Marx’s labour theory of value: there’s something strange about what Žižek calls Lain’s metaphor of the “good Christian boy” who wants to believe.
And there’s something strange about the circularity of Žižek’s argument, as a populist philosopher, about the horror of the Left’s reactiveness to the Right’s activation of erstwhile Leftist policy platforms for, exactly, their populism: Marine Le Pen’s stand on easier access to healthcare and greater support for pregnant mothers, for example. (But then these can be seen as what Michel Houellebecq calls “nativist” concerns (in Submission): encouraging the put-upon ‘ethnic French’ populace to up birthrates, live longer, than immigrant sectors.) Žižek is saying something when he reports the comment of a friend: now the Left moralise, where they used to politicise; and the Right politicise, where they used to moralise: immigration is a moral and humanitarian issue for the Left; it is a political opportunity that the Right exploits. … Žižek’s call for the self-criticism of ‘us’ “progressives”, what does it mean?

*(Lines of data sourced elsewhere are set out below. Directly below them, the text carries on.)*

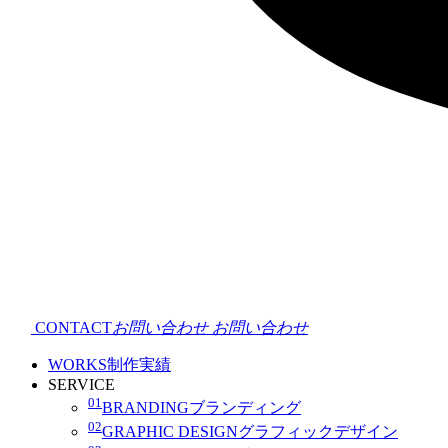
CONTACT
お問い合わせ
お問い合わせ
WORKS
制作実績
SERVICE
01
BRANDING
ブランディング
02
GRAPHIC DESIGN
グラフィックデザイン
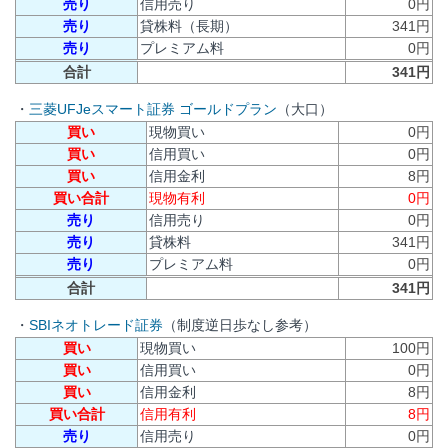
売り
信用売り
0円
売り
貸株料（長期）
341円
売り
プレミアム料
0円
合計
341円
・
三菱UFJeスマート証券 ゴールドプラン
（大口）
買い
現物買い
0円
買い
信用買い
0円
買い
信用金利
8円
買い合計
現物有利
0円
売り
信用売り
0円
売り
貸株料
341円
売り
プレミアム料
0円
合計
341円
・
SBIネオトレード証券
（制度逆日歩なし参考）
買い
現物買い
100円
買い
信用買い
0円
買い
信用金利
8円
買い合計
信用有利
8円
売り
信用売り
0円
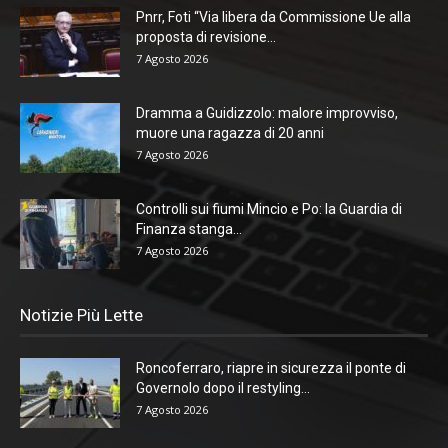
Pnrr, Foti “Via libera da Commissione Ue alla
proposta di revisione...
7 Agosto 2026
Dramma a Guidizzolo: malore improvviso,
muore una ragazza di 20 anni
7 Agosto 2026
Controlli sui fiumi Mincio e Po: la Guardia di
Finanza stanga...
7 Agosto 2026
Notizie Più Lette
Roncoferraro, riapre in sicurezza il ponte di
Governolo dopo il restyling...
7 Agosto 2026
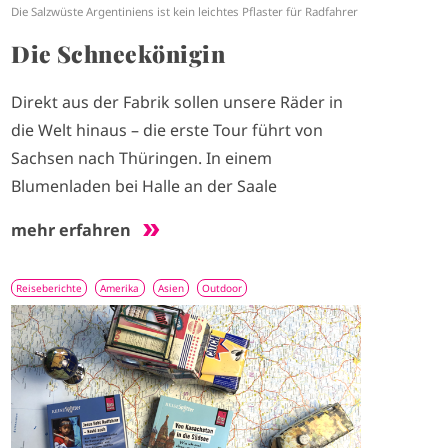
Die Salzwüste Argentiniens ist kein leichtes Pflaster für Radfahrer
Die Schneekönigin
Direkt aus der Fabrik sollen unsere Räder in
die Welt hinaus – die erste Tour führt von
Sachsen nach Thüringen. In einem
Blumenladen bei Halle an der Saale
mehr erfahren
Reiseberichte
Amerika
Asien
Outdoor
I
m
a
g
e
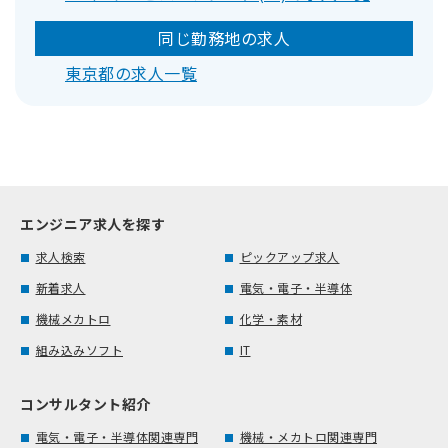
同じ勤務地の求人
東京都の求人一覧
エンジニア求人を探す
求人検索
ピックアップ求人
新着求人
電気・電子・半導体
機械メカトロ
化学・素材
組み込みソフト
IT
コンサルタント紹介
電気・電子・半導体関連専門
機械・メカトロ関連専門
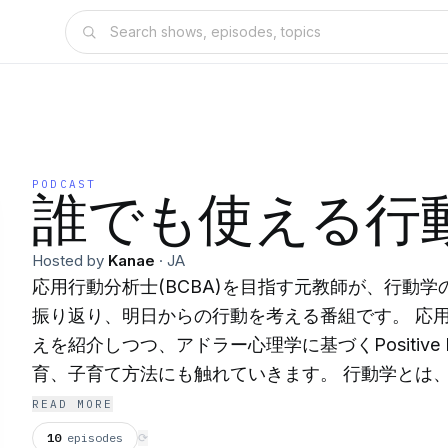
PODCAST
誰でも使える行
Hosted by
Kanae
·
JA
応用行動分析士(BCBA)を目指す元教師が、行動
振り返り、明日からの行動を考える番組です。 応用行
えを紹介しつつ、アドラー心理学に基づくPositive Di
育、子育て方法にも触れていきます。 行動学とは、生き物の行動について
学ぶ学問です。応用行動分析学はその行動学に基づ
READ MORE
な誰かの行動を改善したり、パフォーマンス向上を
10
episodes
⟳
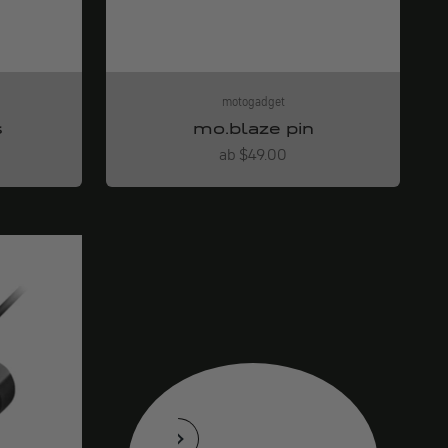
motogadget
s
mo.blaze pin
Angebot
ab $49.00
Accessori per
l'illuminazione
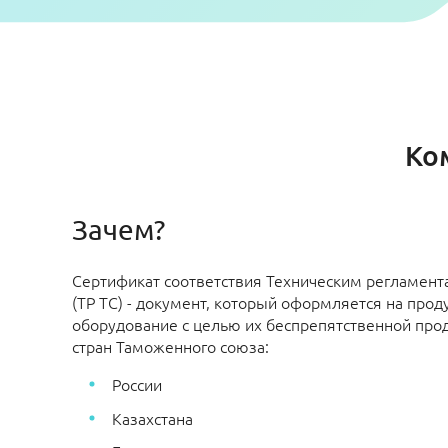
Ко
Зачем?
Сертификат соответствия Техническим регламен
(ТР ТС) - документ, который оформляется на прод
оборудование с целью их беспрепятственной про
стран Таможенного союза:
России
Казахстана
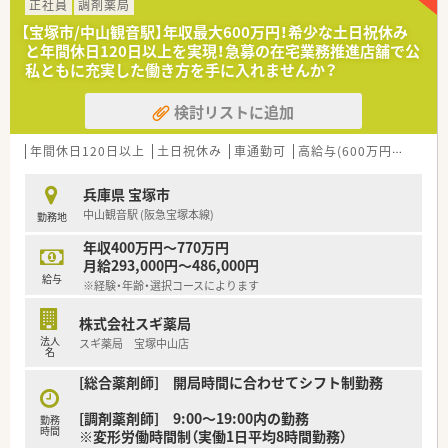
の働き方を選択できます
正社員
調剤薬局
■調剤併設型だけでなく「医療モール・クリニック併設店舗」「敷
【宝塚市/中山観音駅】年収最大600万円！希少な土日祝休み
地内薬局」「訪問調剤特化型店舗」など様々な店舗を運営してい
と年間休日120日以上を実現！急募の在宅業務推進店舗で公
ます
私ともに充実した働き方を手に入れませんか？
■在宅医療にも積極的取り組んでおり「訪問調剤特化型店舗」を
50店舗以上、無菌調剤室は業界最多の51店舗設置しています
検討リストに追加
■「プラチナくるみん認定企業」「健康経営優良法人2023（大規模
法人部門）認定」等を取得し一人ひとりが働きやすい環境が整備
されています
年間休日120日以上
土日祝休み
車通勤可
高給与(600万円以上)
認
■充実した研修制度、人事制度、評価制度、キャリア支援制度等
があるのも特徴です
兵庫県 宝塚市
中山観音駅 (阪急宝塚本線)
勤務地
年収400万円～770万円
月給293,000円～486,000円
給与
※経験・年齢・選択コースによります
株式会社スギ薬局
法人
スギ薬局 宝塚中山店
名
[総合薬剤師] 開局時間に合わせてシフト制勤務
[調剤薬剤師] 9:00～19:00内の勤務
勤務
時間
※変形労働時間制（実働1日平均8時間勤務）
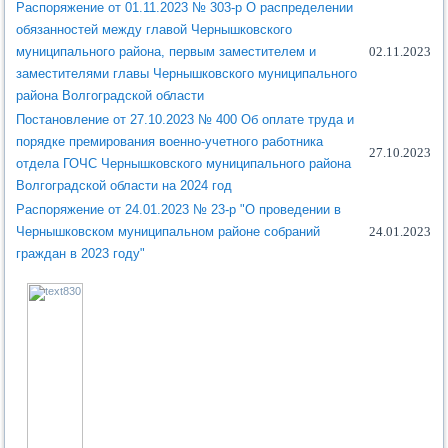
Распоряжение от 01.11.2023 № 303-р О распределении
обязанностей между главой Чернышковского
муниципального района, первым заместителем и
02.11.2023
заместителями главы Чернышковского муниципального
района Волгоградской области
Постановление от 27.10.2023 № 400 Об оплате труда и
порядке премирования военно-учетного работника
27.10.2023
отдела ГОЧС Чернышковского муниципального района
Волгоградской области на 2024 год
Распоряжение от 24.01.2023 № 23-р "О проведении в
Чернышковском муниципальном районе собраний
24.01.2023
граждан в 2023 году"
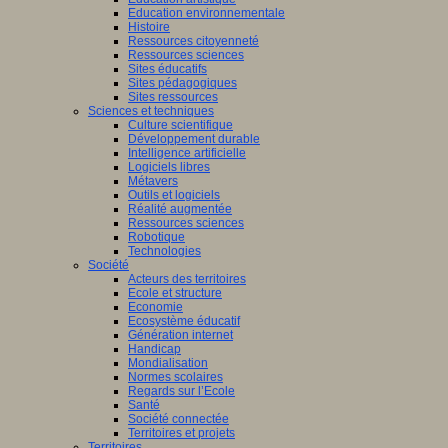
Education environnementale
Histoire
Ressources citoyenneté
Ressources sciences
Sites éducatifs
Sites pédagogiques
Sites ressources
Sciences et techniques
Culture scientifique
Développement durable
Intelligence artificielle
Logiciels libres
Métavers
Outils et logiciels
Réalité augmentée
Ressources sciences
Robotique
Technologies
Société
Acteurs des territoires
Ecole et structure
Economie
Ecosystème éducatif
Génération internet
Handicap
Mondialisation
Normes scolaires
Regards sur l’Ecole
Santé
Société connectée
Territoires et projets
Territoires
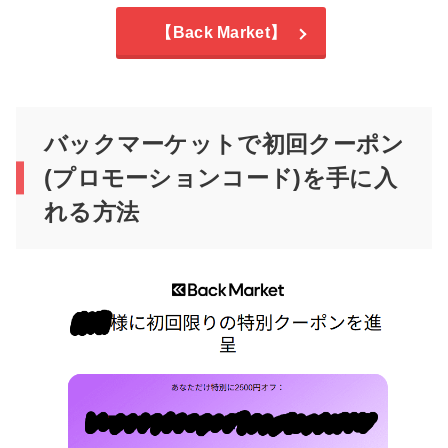
【Back Market】
バックマーケットで初回クーポン
(プロモーションコード)を手に入
れる方法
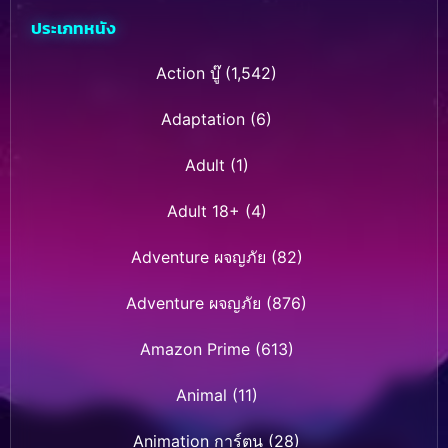
ประเภทหนัง
Action บู๊
(1,542)
Adaptation
(6)
Adult
(1)
Adult 18+
(4)
Adventure ผจญภัย
(82)
Adventure ผจญภัย
(876)
Amazon Prime
(613)
Animal
(11)
Animation การ์ตูน
(28)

We should spend less time judging statements like his, that if he could have he would have voted for Trump? And more time doing what?
It might get close to Nietzsche’s critique of reactive politics and affirmation of active policy … but is stymied by Hegelian dialectic and Lacanian (inbuilt) negative disavowal, the double-negative logic of not not affirming.
What the Left could use is some Nietzsche. I used to think not, but Nietzsche’s excoriation of those who set their values on a continuum orientated towards the best cover up value judgements that are from the start moral interpretations, moralisations.
The Left’s looking for a better way than the Right is only to perform the Hegelian dialectic dance of if you go that way, than I’ll go this way.
Here’s the link to the interview. See what you think. LINK.
…as for the labour theory of value and Žižek’s call to “de-substantialise” it, isn’t this precisely what is assayed in Anti-Oedipus (along with a critique of Lacan) and A Thousand Plateaus by Gilles Deleuze and Félix Guattari?